The study of the statistics of records in a time series is of capital importance in a wide variety of systems, including climate studies, finance and economics, hydrology, sports and others. Recently, the study of records has found a renewed interest and applications in diverse complex systems such as the evolution of the thermo-remanent magnetization in spin-glasses, evolution of the vortex density with increasing magnetic field in type-II disordered superconductors, avalanches of elastic lines in a disordered medium, the evolution of fitness in biological populations, and in models of growing networks, amongst others.
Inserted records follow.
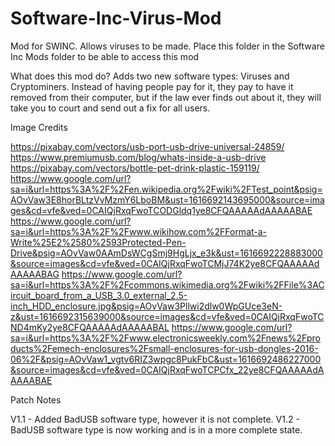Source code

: # Software-Inc-Virus-Mod
Mod for SWINC. Allows viruses to be made.
Place this folder in the Software Inc Mods folder to be able to access this mod

What does this mod do?
Adds two new software types: Viruses and Cryptominers. Instead of having people pay for it, they pay to have it removed from their computer, but if the law ever finds out about it, they will take you to court and send out a fix for all users.

Image Credits

https://pixabay.com/vectors/usb-port-usb-drive-universal-24859/
https://www.premiumusb.com/blog/whats-inside-a-usb-drive
https://pixabay.com/vectors/bottle-pet-drink-plastic-159119/
https://www.google.com/url?sa=i&url=https%3A%2F%2Fen.wikipedia.org%2Fwiki%2FTest_point&psig=AOvVaw3E8horBLtzVvMzmY6LboBM&ust=1616692143695000&source=images&cd=vfe&ved=0CAIQjRxqFwoTCODGldq1ye8CFQAAAAAdAAAAABAE
https://www.google.com/url?sa=i&url=https%3A%2F%2Fwww.wikihow.com%2FFormat-a-Write%25E2%2580%2593Protected-Pen-Drive&psig=AOvVaw0AAmDsWCgSmj9HgLjx_e3k&ust=1616692228883000&source=images&cd=vfe&ved=0CAIQjRxqFwoTCMjJ74K2ye8CFQAAAAAdAAAAABAG
https://www.google.com/url?sa=i&url=https%3A%2F%2Fcommons.wikimedia.org%2Fwiki%2FFile%3ACircuit_board_from_a_USB_3.0_external_2.5-inch_HDD_enclosure.jpg&psig=AOvVaw3Pllwi2dlw0WpGUce3eN-z&ust=1616692315639000&source=images&cd=vfe&ved=0CAIQjRxqFwoTCND4mKy2ye8CFQAAAAAdAAAAABAL
https://www.google.com/url?sa=i&url=https%3A%2F%2Fwww.electronicsweekly.com%2Fnews%2Fproducts%2Femech-enclosures%2Fsmall-enclosures-for-usb-dongles-2016-06%2F&psig=AOvVaw1_vgtv6RIZ3wpgc8PukFbC&ust=1616692486227000&source=images&cd=vfe&ved=0CAIQjRxqFwoTCPCfx_22ye8CFQAAAAAdAAAAABAE

Patch Notes

V1.1 - Added BadUSB software type, however it is not complete.
V1.2 - BadUSB software type is now working and is in a more complete state.
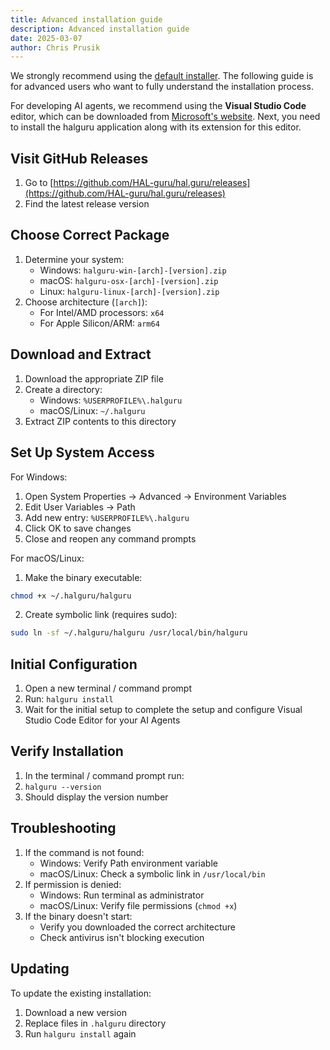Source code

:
 ```yaml
---
title: Advanced installation guide
description: Advanced installation guide
date: 2025-03-07
author: Chris Prusik
---
```


We strongly recommend using the [default installer](install.md). The following guide is for advanced users who want to fully understand the installation process.

For developing AI agents, we recommend using the **Visual Studio Code** editor, which can be downloaded from [Microsoft's website](https://code.visualstudio.com/download).
Next, you need to install the halguru application along with its extension for this editor.

## Visit GitHub Releases

1. Go to [https://github.com/HAL-guru/hal.guru/releases](https://github.com/HAL-guru/hal.guru/releases)
2. Find the latest release version

## Choose Correct Package

1. Determine your system:
    * Windows: `halguru-win-[arch]-[version].zip`
    * macOS: `halguru-osx-[arch]-[version].zip`
    * Linux: `halguru-linux-[arch]-[version].zip`
2. Choose architecture (`[arch]`):
    * For Intel/AMD processors: `x64`
    * For Apple Silicon/ARM: `arm64`

## Download and Extract

1. Download the appropriate ZIP file
2. Create a directory:
    * Windows: `%USERPROFILE%\.halguru`
    * macOS/Linux: `~/.halguru`
3. Extract ZIP contents to this directory

## Set Up System Access

For Windows:

1. Open System Properties → Advanced → Environment Variables
2. Edit User Variables → Path
3. Add new entry: `%USERPROFILE%\.halguru`
4. Click OK to save changes
5. Close and reopen any command prompts

For macOS/Linux:

1. Make the binary executable:

```bash
chmod +x ~/.halguru/halguru
```

2. Create symbolic link (requires sudo):

```bash
sudo ln -sf ~/.halguru/halguru /usr/local/bin/halguru
```

## Initial Configuration

1. Open a new terminal / command prompt
2. Run: `halguru install`
3. Wait for the initial setup to complete the setup and configure Visual Studio Code Editor for your AI Agents

## Verify Installation

1. In the terminal / command prompt run:
2. `halguru --version`
3. Should display the version number

## Troubleshooting

1. If the command is not found:
    * Windows: Verify Path environment variable
    * macOS/Linux: Check a symbolic link in `/usr/local/bin`
2. If permission is denied:
    * Windows: Run terminal as administrator
    * macOS/Linux: Verify file permissions (`chmod +x`)
3. If the binary doesn't start:
    * Verify you downloaded the correct architecture
    * Check antivirus isn't blocking execution

## Updating

To update the existing installation:

1. Download a new version
2. Replace files in `.halguru` directory
3. Run `halguru install` again
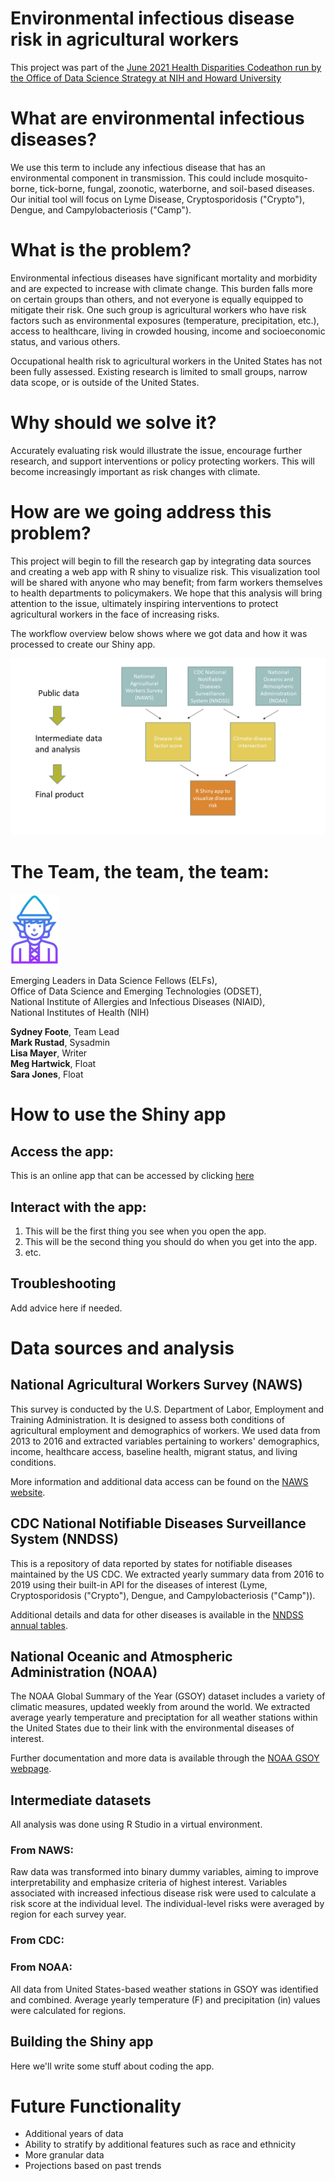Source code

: # Environmental infectious disease risk in agricultural workers


This project was part of the [June 2021 Health Disparities Codeathon run by the Office of Data Science Strategy at NIH and Howard University](https://datascience.nih.gov/participant-application-health-disparities-codeathon)


# What are environmental infectious diseases?

We use this term to include any infectious disease that has an environmental component in transmission. This could include mosquito-borne, tick-borne, fungal, zoonotic, waterborne, and soil-based diseases. Our initial tool will focus on Lyme Disease, Cryptosporidosis ("Crypto"), Dengue, and Campylobacteriosis ("Camp").

# What is the problem?

Environmental infectious diseases have significant mortality and morbidity and are expected to increase with climate change. This burden falls more on certain groups than others, and not everyone is equally equipped to mitigate their risk. One such group is agricultural workers who have risk factors such as environmental exposures (temperature, precipitation, etc.), access to healthcare, living in crowded housing, income and socioeconomic status, and various others.

Occupational health risk to agricultural workers in the United States has not been fully assessed. Existing research is limited to small groups, narrow data scope, or is outside of the United States. 

# Why should we solve it?

Accurately evaluating risk would illustrate the issue, encourage further research, and support interventions or policy protecting workers. This will become increasingly important as risk changes with climate.

# How are we going address this problem?

This project will begin to fill the research gap by integrating data sources and creating a web app with R shiny to visualize risk. This visualization tool will be shared with anyone who may benefit; from farm workers themselves to health departments to policymakers. We hope that this analysis will bring attention to the issue, ultimately inspiring interventions to protect agricultural workers in the face of increasing risks.

The workflow overview below shows where we got data and how it was processed to create our Shiny app.

![Workflow diagram](Workflow_disparities_codeathon.png)


# The Team, the team, the team:

![ELF logo](final_elf_icon_size.png) 

Emerging Leaders in Data Science Fellows (ELFs),  
Office of Data Science and Emerging Technologies (ODSET),  
National Institute of Allergies and Infectious Diseases (NIAID),   
National Institutes of Health (NIH)

**Sydney Foote**, Team Lead  
**Mark Rustad**, Sysadmin  
**Lisa Mayer**, Writer  
**Meg Hartwick**, Float   
**Sara Jones**, Float


# How to use the Shiny app

## Access the app:

This is an online app that can be accessed by clicking [here](https://meghartwick.shinyapps.io/shiny/)


## Interact with the app:

1. This will be the first thing you see when you open the app.
2. This will be the second thing you should do when you get into the app.
3. etc.

## Troubleshooting

Add advice here if needed.


# Data sources and analysis

## National Agricultural Workers Survey (NAWS)
 
This survey is conducted by the U.S. Department of Labor, Employment and Training Administration. It is designed to assess both conditions of agricultural employment and demographics of workers. We used data from 2013 to 2016 and extracted variables pertaining to workers' demographics, income, healthcare access, baseline health, migrant status, and living conditions.

More information and additional data access can be found on the [NAWS website](https://www.dol.gov/agencies/eta/national-agricultural-workers-survey/overview).

## CDC National Notifiable Diseases Surveillance System (NNDSS)

This is a repository of data reported by states for notifiable diseases maintained by the US CDC. We extracted yearly summary data from 2016 to 2019 using their built-in API for the diseases of interest (Lyme, Cryptosporidosis ("Crypto"), Dengue, and Campylobacteriosis ("Camp")).

Additional details and data for other diseases is available in the [NNDSS annual tables](https://wonder.cdc.gov/nndss/nndss_annual_tables_menu.asp).

## National Oceanic and Atmospheric Administration (NOAA)

The NOAA Global Summary of the Year (GSOY) dataset includes a variety of climatic measures, updated weekly from around the world. We extracted average yearly temperature and preciptation for all weather stations within the United States due to their link with the environmental diseases of interest.

Further documentation and more data is available through the [NOAA GSOY webpage](https://www.ncei.noaa.gov/access/metadata/landing-page/bin/iso?id=gov.noaa.ncdc:C00947).

## Intermediate datasets
All analysis was done using R Studio in a virtual environment. 

### From NAWS:
Raw data was transformed into binary dummy variables, aiming to improve interpretability and emphasize criteria of highest interest. Variables associated with increased infectious disease risk were used to calculate a risk score at the individual level. The individual-level risks were averaged by region for each survey year.

### From CDC:

### From NOAA:
All data from United States-based weather stations in GSOY was identified and combined. Average yearly temperature (F) and precipitation (in) values were calculated for regions. 

## Building the Shiny app
Here we'll write some stuff about coding the app.


# Future Functionality
- Additional years of data  
- Ability to stratify by additional features such as race and ethnicity  
- More granular data 
- Projections based on past trends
Interestingly, despite record statistics has been extensively studied in the past 50 years, there are still non-trivial questions to be addressed, even for the case of independent and identically distributed (i.i.d.) random variables. While the statistics of the total number of records and record ages (how long a record survives before it gets broken by the next one) in a given sequence of size N have been thoroughly studied, both for uncorrelated time series, as well as for correlated time series such as a random walk, there is hardly any study of the statistics of the label of the longest record M.
In this seminar, I will present analytical results for the statistics of M for i.i.d. random variables, each drawn from a continuous probability distribution function, and use them to introduce a new quantity that measures the distance between the last record and the most longevous one. Remarkably, all the results for the statistics of M are shown to be universal, i.e. independent of the distribution of the random variables.